» **EXERCISE REQUIREMENTS**
A) Answer these from the regular expressions notes below, please:
(i) What wildcard notation is given for finding all text files in a file manager?
(ii) What does the character . match?
(iii) What does the quantifier ? stand for?
B) Quote the regular expressions notes below word for word, beginning at the words "Is a special" and stopping after "in a string.".

» **SOURCE PASSAGE**
DEPARTMENT OF COMPUTING

Regular Expressions

Is a special text string for describing a search pattern. You can think of regular expressions as wildcards on steroids. You are probably familiar with wildcard notations such as *.txt to find all text files in a file manager.

Essentially allows us to find a pattern in a string.

Regexes are widely supported in many programming languages including Java, Python, C++, Perl, Javascript, and PHP. It is also supported in text processing programs advanced text editors, and some other programs.


Regular Expressions

Here are SOME of the main rules:

     Text:
      .           Any single character
      [chars]     Character class: Any character of the class ``chars''
      [^chars]    Character class: Not a character of the class ``chars''
      text1|text2 Alternative: text1 or text2

     Quantifiers:
      ?           0 or 1 occurrences of the preceding text
      *           0 or N occurrences of the preceding text (N > 0)

[Collected data]
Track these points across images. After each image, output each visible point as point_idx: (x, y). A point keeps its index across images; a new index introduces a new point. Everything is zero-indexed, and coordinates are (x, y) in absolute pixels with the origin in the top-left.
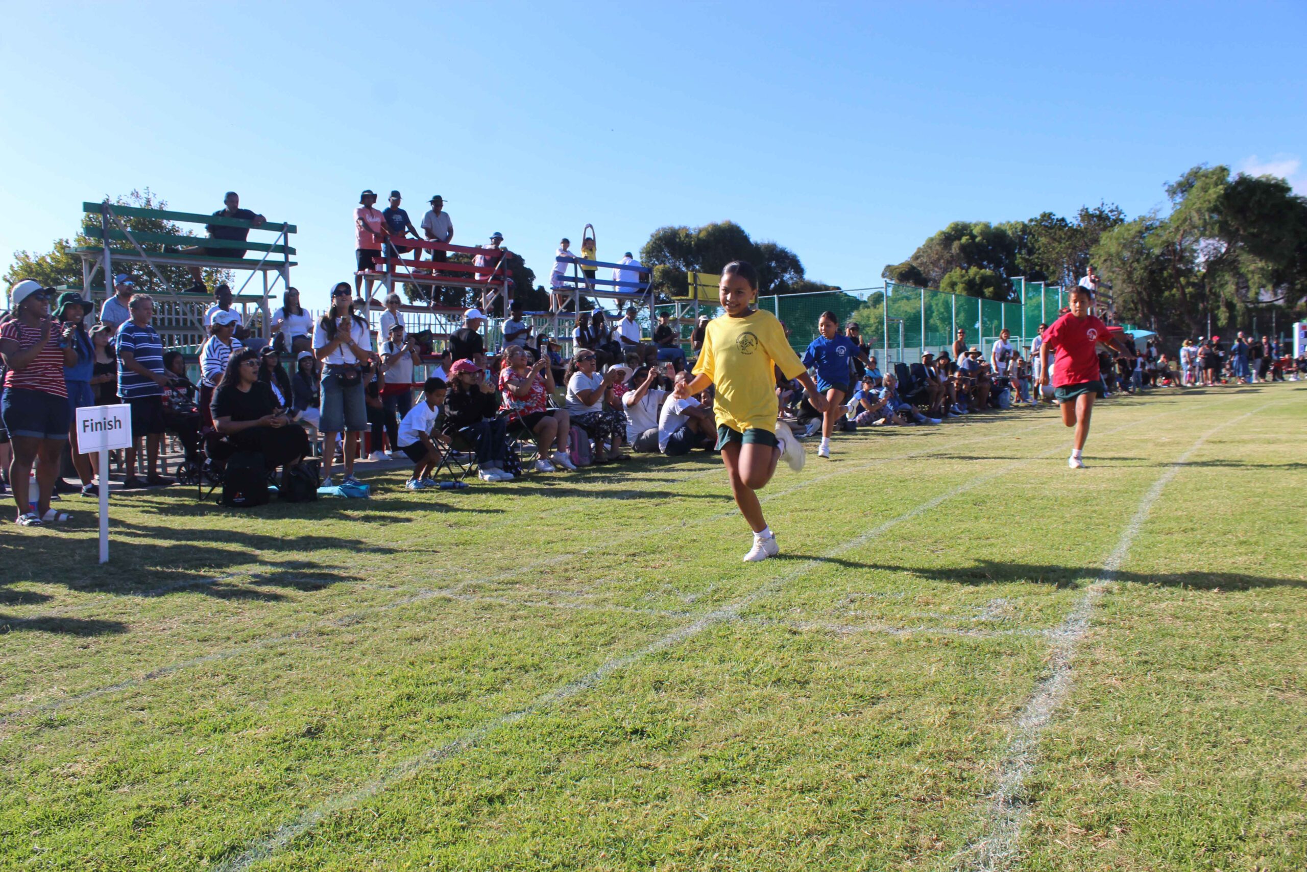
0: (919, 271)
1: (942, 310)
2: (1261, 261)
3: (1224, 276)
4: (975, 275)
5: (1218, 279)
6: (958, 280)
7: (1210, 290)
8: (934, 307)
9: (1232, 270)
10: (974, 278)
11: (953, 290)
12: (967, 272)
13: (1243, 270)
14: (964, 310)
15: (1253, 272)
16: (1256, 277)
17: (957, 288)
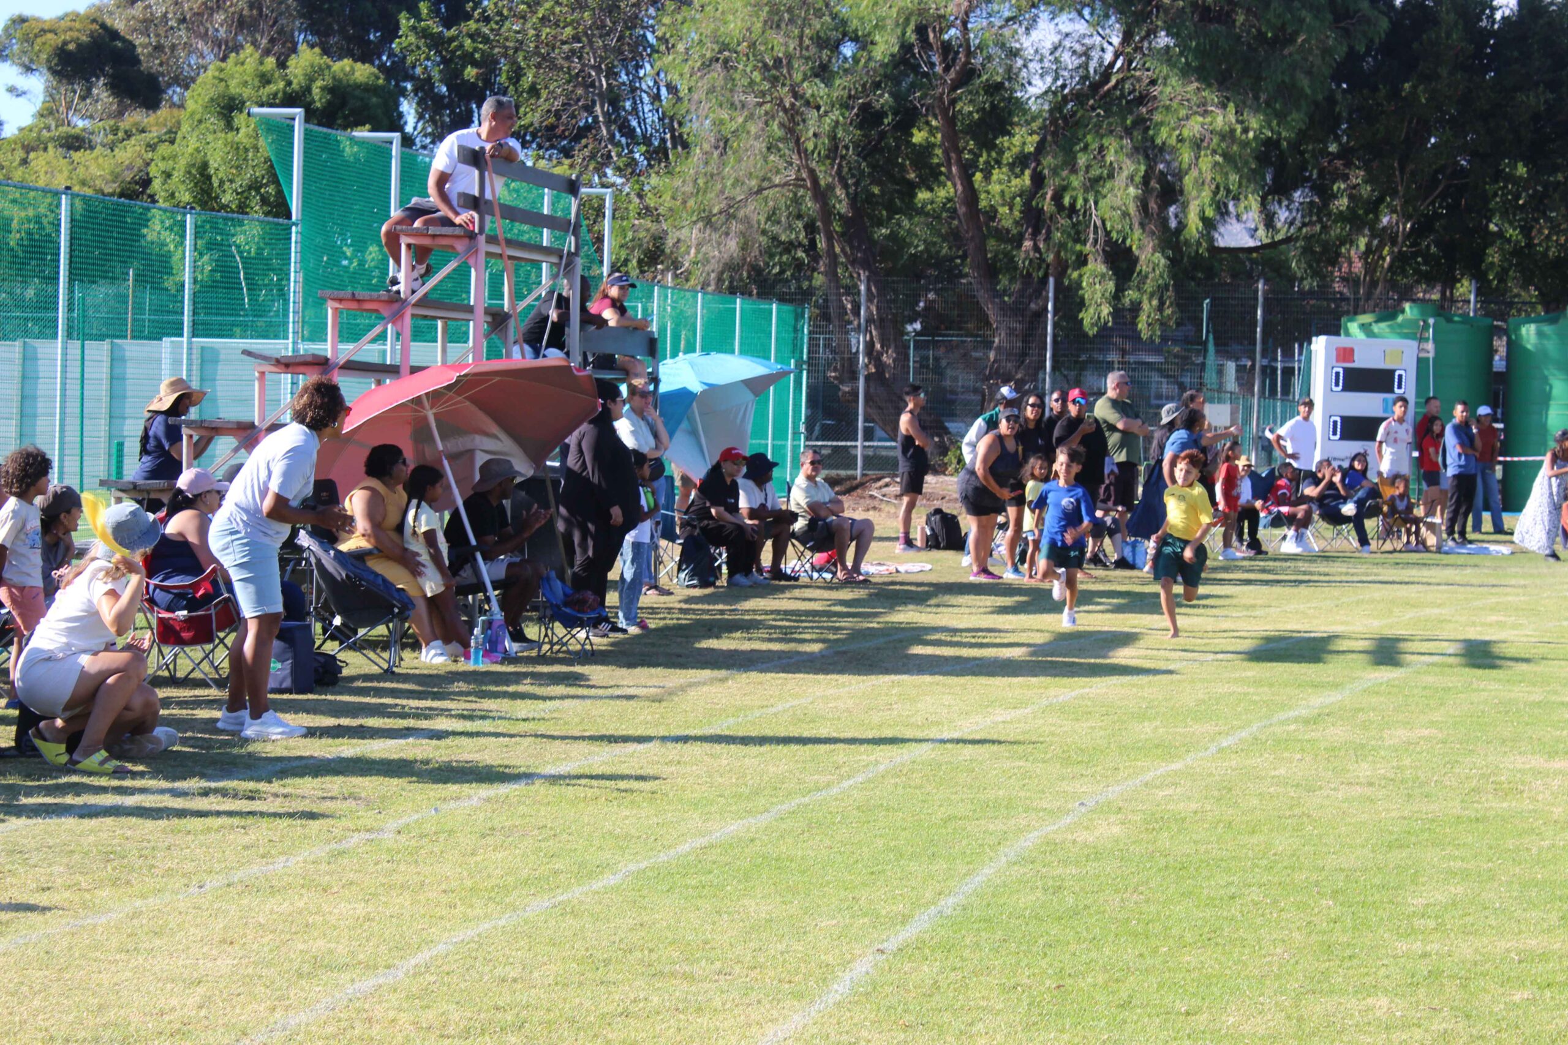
0: (131, 46)
1: (186, 197)
2: (1224, 106)
3: (1101, 149)
4: (311, 80)
5: (1082, 160)
6: (247, 92)
7: (1057, 198)
8: (156, 184)
9: (1128, 132)
10: (308, 89)
11: (229, 126)
12: (282, 65)
13: (1163, 135)
14: (264, 201)
15: (1197, 145)
16: (1206, 163)
17: (240, 119)
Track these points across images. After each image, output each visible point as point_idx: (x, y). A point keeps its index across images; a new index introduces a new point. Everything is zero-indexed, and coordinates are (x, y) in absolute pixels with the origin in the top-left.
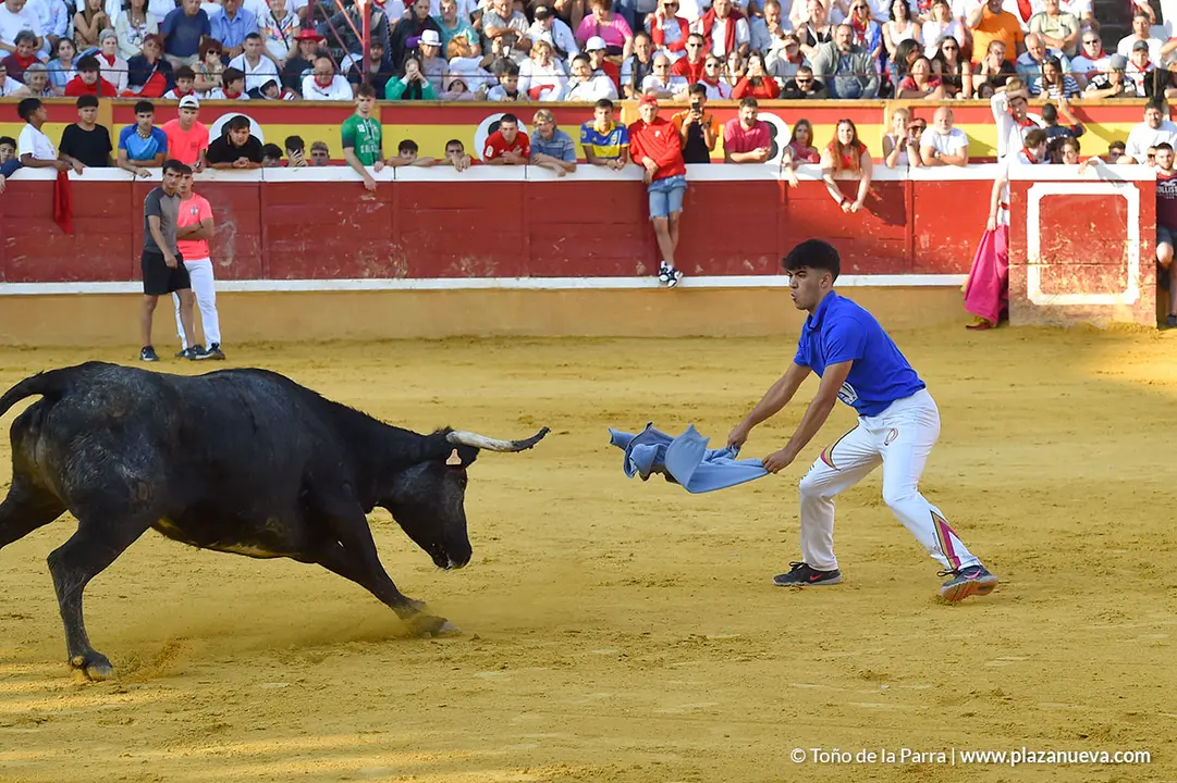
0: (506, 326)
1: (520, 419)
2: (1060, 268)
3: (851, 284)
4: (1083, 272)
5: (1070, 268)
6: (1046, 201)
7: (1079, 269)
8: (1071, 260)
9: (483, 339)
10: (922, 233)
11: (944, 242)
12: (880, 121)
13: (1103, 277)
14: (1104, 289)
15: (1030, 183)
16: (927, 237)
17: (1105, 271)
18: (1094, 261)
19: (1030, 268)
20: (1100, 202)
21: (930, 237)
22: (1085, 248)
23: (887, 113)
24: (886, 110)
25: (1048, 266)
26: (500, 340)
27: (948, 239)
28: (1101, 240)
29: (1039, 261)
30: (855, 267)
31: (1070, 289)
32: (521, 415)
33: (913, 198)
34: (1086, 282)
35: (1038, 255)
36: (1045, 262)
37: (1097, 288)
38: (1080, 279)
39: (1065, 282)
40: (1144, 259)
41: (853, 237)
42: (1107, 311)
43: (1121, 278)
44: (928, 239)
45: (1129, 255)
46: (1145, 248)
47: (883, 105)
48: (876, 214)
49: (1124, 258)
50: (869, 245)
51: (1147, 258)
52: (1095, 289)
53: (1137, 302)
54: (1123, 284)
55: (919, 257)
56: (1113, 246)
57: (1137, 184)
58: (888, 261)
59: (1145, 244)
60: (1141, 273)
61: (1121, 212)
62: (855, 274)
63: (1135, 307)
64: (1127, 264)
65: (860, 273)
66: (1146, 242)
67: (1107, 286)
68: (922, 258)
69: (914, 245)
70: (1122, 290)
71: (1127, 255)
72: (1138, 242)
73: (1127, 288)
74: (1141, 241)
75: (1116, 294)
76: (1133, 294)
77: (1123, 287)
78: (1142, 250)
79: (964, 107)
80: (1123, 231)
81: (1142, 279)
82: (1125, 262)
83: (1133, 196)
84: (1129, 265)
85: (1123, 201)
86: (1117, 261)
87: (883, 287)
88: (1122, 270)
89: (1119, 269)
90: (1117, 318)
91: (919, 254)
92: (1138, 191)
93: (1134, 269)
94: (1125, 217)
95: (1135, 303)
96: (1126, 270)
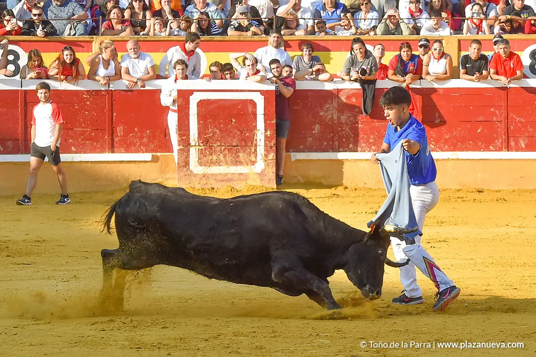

» **PROBLEM SOLUTIONS**
A)
(i) *.txt
(ii) Any single character
(iii) 0 or 1 occurrences of the preceding text

B)
Is a special text string for describing a search pattern. You can think of regular expressions as wildcards on steroids. You are probably familiar with wildcard notations such as *.txt to find all text files in a file manager.

Essentially allows us to find a pattern in a string.